Polyps appear as bulbous, caplike structures that adhere to the colonic wall and protrude to the lumen, whereas folds appear as elongated, ridgelike structures, and the colonic wall appears as a large, nearly flat, cuplike structure. Therefore, most CAD schemes employ a model-based approach for the detection of polyp candidates, in which shape analysis methods that differentiate among these distinct types of shapes plays an essential role [5-9]. Nevertheless, there are many naturally occurring normal colonic structures that occasionally imitate such shapes, and therefore the resulting polyp candidates typically include many false positives. The reduction of such false positives is often performed by first extracting a set of image features from segmented polyp regions, followed by application of a statistical classifier to the feature space for discrimination of false positives from actual polyps [8, 10-13]. Such CAD schemes tend to show a high sensitivity in the detection of polyps; however, they tend to suffer from a much large number of false positives than that of human readers [4].

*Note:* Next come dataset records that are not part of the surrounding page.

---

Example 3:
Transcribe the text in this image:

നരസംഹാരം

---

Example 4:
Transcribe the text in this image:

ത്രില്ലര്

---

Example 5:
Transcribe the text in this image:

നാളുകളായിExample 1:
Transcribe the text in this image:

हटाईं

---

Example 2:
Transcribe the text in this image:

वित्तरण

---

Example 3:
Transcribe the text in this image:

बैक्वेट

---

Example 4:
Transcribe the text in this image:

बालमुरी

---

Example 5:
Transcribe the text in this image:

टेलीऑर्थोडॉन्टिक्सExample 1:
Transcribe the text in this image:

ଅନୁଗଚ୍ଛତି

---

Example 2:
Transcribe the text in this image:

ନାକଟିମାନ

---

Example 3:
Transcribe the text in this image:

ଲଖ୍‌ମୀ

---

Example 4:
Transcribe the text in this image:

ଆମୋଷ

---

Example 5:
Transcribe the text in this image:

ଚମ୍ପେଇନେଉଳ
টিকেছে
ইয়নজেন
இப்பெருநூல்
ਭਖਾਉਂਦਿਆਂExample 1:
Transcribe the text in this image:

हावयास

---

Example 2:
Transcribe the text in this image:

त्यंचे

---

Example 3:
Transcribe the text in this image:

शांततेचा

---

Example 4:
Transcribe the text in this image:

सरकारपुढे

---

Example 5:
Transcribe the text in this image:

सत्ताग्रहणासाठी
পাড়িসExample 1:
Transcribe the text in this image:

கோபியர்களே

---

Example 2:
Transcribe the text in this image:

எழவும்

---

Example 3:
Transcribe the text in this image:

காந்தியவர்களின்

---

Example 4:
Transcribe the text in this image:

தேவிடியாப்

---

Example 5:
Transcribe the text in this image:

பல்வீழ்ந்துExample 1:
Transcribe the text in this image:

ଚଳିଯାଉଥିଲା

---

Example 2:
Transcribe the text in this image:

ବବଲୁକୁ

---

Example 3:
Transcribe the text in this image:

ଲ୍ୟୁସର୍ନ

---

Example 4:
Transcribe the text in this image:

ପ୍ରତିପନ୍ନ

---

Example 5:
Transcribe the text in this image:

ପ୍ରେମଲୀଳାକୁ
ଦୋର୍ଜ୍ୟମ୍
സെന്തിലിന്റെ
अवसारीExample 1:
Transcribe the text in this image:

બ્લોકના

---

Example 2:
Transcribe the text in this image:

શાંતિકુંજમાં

The overall goal of this study is to achieve a high performance in the detection of polyps on CT colonographic images by effectively incorporating an appearance-based object recognition approaches into a model-based CAD scheme.  The specific contribution of our studies is to develop a fast kernel feature analysis that, in combination with a shape-based polyp detection method, can efficiently differentiate polyps from false positives and thus improve the detection performance of polyps. The key idea behind the proposed algorithm is to reconstruct a feature space by use of a feature mapping that maps the original, raw feature space into a higher dimensional feature space. Such a high-dimensional feature space is expected to have a greater classification power than that of the original feature space, as suggested by the Vapnik-Chervonenkis theory [14]. We evaluated our fast kernel feature analysis on texture-based features that were extracted from the polyp candidates generated by our shape-based CAD scheme. The main contribution of this paper lies in the appearance-based approach that improves sparse kernel feature analysis for the classification of texture-based features. The method is then tested using real CT colonography data to show that the improved algorithm is faster than the sparse kernel feature analysis while achieving comparable accuracy.

A kernel function provides a flexible and effective learning mechanism, and the choice of a kernel function should reflect prior knowledge about the problem at hand. However, it is often difficult for us to exploit the prior knowledge on patterns to choose a kernel function, and it is an open question how to choose the best kernel function for a given data set. According to no free lunch theorem [40] on machine learning, there is no superior kernel function in general, and the performance of a kernel function rather depends on applications. The three kernel functions Gaussian, Polynomial, linear, are chosen since they were known to have good performances in the field of bioinformatics [40-45].


The remainder of this paper is organized as follows. Section II provides a brief overview of our proposed appearance-based recognition scheme. Here, we describe how kernel feature analysis of the texture-based features of polyps complements the model-based polyp detection schemes. Section III provides a brief review of the existing kernel-based feature extraction methods.  In Section IV, we present the proposed kernel feature analysis for the detection of polyp candidates. In Section V we propose a composite data dependant Kernel for improving the accuracy. In Section VI, we evaluate the reconstruction and classification performance of the proposed kernel feature analysis algorithm based on the texture-based features of polyps on CT colonographic images. Section VII presents the conclusion.